Work item: Copy every line of text in the items below without changing anything, and leave the pictures out of your copy.

Items drawn from a dataset
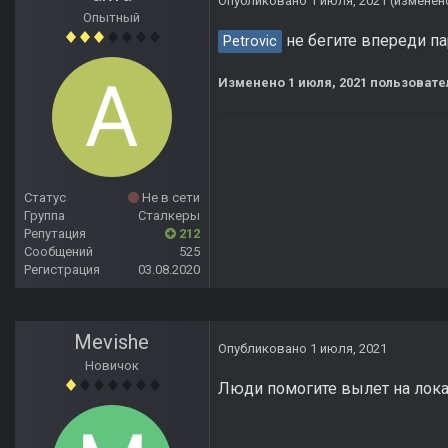
Опубликовано
1 июля, 2021
(изменен
Опытный
не бегите впереди пар
Petrovic
Изменено
1 июля, 2021
пользовате
Статус
Не в сети
Группа
Сталкеры
Репутация
212
Сообщений
525
Регистрация
03.08.2020
Mevishe
Опубликовано
1 июля, 2021
Новичок
Люди помогите вылет на локац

Exercise result:
Опубликовано
1 июля, 2021
(изменен
Опытный
не бегите впереди пар
Petrovic
Изменено
1 июля, 2021
пользовате
Статус
Не в сети
Группа
Сталкеры
Репутация
212
Сообщений
525
Регистрация
03.08.2020
Mevishe
Опубликовано
1 июля, 2021
Новичок
Люди помогите вылет на локац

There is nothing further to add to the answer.